Life is a celebration of living … living is a celebration of life.

To gang / mass rape the aged is nothing short of a heinous criminal act perpetrated by what has been allowed to culturally pass as ‘architecture’.

I’m a product of Frank Lloyd Wright’s architectural schooling so don’t even get me started. There’s very little else that can get me more upset than the wanton manipulation of the essential elements which we need by NATURE to exist … nothing … architecture is one of those elements.

For ever corporations have puked up vile architectural residential structures cookie-cutting short your natural celebration of Life … through PURE ignorance and contempt.

Harsh words?

Not even close … note that not one swear word was used … I must softening/maturing … either that or I haven’t had enuff to drink!

Even becoming Soylent Green gives you that long lasting moment of happiness at the end.

It haunts me to this day that on one visit to my dad, a woman was sitting on a bench by the nurses’ station, all prettily dressed with nice shoes, hat, coat and white gloves, her purse in her lap.
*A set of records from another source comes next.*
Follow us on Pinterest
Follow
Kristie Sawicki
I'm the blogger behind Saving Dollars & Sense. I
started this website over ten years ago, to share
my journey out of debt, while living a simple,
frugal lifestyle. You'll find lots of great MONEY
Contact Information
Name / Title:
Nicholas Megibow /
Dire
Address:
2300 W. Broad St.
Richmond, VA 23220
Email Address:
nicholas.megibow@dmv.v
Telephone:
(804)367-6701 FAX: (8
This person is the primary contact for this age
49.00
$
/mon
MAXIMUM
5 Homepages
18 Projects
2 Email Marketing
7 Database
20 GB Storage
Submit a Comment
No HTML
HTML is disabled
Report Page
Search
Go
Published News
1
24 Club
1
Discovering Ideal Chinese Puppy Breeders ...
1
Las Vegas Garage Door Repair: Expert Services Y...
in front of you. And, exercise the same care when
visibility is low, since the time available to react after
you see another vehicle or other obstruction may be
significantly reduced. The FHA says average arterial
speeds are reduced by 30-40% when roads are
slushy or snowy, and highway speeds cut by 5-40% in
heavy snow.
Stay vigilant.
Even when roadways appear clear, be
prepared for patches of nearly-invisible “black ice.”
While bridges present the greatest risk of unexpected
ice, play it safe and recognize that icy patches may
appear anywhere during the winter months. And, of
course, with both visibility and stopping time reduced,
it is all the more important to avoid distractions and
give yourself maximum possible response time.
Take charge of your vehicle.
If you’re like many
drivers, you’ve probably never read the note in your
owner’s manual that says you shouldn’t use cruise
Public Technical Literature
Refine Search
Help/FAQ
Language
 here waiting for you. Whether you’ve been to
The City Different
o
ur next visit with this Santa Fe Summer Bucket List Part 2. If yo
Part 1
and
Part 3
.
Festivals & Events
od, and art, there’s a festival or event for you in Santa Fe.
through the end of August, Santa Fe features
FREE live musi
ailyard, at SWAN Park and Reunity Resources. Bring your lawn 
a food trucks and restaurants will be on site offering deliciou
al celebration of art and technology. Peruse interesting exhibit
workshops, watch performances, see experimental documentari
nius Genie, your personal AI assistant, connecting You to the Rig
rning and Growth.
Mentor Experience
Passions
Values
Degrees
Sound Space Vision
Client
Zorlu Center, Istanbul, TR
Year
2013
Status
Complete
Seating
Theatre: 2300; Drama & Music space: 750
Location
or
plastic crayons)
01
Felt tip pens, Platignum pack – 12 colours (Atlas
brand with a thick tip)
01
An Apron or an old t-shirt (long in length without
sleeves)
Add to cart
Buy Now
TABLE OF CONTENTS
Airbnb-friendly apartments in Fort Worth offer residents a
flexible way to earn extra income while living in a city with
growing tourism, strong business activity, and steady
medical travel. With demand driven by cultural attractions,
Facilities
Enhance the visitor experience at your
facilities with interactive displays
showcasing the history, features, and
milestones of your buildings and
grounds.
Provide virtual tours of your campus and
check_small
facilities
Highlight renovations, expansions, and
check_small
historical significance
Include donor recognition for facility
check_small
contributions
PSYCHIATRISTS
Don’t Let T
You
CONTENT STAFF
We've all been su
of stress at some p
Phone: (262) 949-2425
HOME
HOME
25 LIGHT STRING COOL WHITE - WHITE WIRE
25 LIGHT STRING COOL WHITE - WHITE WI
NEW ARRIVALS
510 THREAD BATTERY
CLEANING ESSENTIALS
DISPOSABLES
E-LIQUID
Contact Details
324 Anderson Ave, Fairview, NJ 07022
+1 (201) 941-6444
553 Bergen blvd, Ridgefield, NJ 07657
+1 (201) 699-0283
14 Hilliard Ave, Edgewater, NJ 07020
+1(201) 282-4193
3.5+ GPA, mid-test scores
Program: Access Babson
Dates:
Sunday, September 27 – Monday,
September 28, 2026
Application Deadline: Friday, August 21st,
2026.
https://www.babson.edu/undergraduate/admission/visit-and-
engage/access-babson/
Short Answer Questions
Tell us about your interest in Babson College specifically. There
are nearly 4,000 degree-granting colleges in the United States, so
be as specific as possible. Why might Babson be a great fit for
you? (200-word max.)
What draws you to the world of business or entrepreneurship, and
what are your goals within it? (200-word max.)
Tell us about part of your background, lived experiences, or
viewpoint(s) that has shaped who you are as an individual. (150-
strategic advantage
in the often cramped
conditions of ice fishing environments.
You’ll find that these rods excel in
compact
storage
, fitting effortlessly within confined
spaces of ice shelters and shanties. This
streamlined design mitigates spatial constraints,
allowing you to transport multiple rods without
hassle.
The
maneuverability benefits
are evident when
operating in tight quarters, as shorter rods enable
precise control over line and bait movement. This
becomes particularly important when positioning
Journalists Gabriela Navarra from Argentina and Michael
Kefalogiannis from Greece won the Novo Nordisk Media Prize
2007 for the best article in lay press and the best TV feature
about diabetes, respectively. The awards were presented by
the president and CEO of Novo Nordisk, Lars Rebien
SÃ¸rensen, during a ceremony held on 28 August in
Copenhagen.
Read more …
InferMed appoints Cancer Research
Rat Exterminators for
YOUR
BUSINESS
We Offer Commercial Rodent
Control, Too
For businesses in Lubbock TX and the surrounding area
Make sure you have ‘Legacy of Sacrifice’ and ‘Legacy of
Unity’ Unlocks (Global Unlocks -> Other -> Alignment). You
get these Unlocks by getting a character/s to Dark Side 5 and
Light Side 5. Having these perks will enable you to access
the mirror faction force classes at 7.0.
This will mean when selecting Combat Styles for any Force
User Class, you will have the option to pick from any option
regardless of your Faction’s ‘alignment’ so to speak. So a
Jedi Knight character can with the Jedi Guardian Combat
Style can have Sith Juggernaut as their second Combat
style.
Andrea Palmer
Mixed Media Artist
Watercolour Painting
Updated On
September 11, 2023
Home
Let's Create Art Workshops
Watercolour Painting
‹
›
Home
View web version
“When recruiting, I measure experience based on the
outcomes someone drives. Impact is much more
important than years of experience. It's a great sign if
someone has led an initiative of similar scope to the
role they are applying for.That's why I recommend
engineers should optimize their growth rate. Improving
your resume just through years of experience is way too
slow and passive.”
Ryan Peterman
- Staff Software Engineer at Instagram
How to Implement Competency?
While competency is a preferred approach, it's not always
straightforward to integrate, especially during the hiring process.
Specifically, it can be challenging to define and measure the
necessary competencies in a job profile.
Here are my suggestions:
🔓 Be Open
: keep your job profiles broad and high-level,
A nurse told her it was nearly suppertime, time to go back to her room.
“But I’m waiting for the bus to take me home,” she said.
“Honey you missed the bus,” said the nurse.
OMG, the chin quivers and the tears in her eyes, but not crying out loud, as she got up and slowly walked back down the hallway…
I can only hope she lived in the moment but I can’t imagine doing that every day.
I hated that nurse.

Did you actually study at Taliesin?

Yes, Taliesin West. I started off here in Ottawa at Carleton’s School of Architecture and during my first semester it was recommended that I apply. So I did … Class of '93. Back then it was called the Frank Lloyd Wright School of Architecture.

Let me say much about pure Architecture … Architecture is a life force on to itself.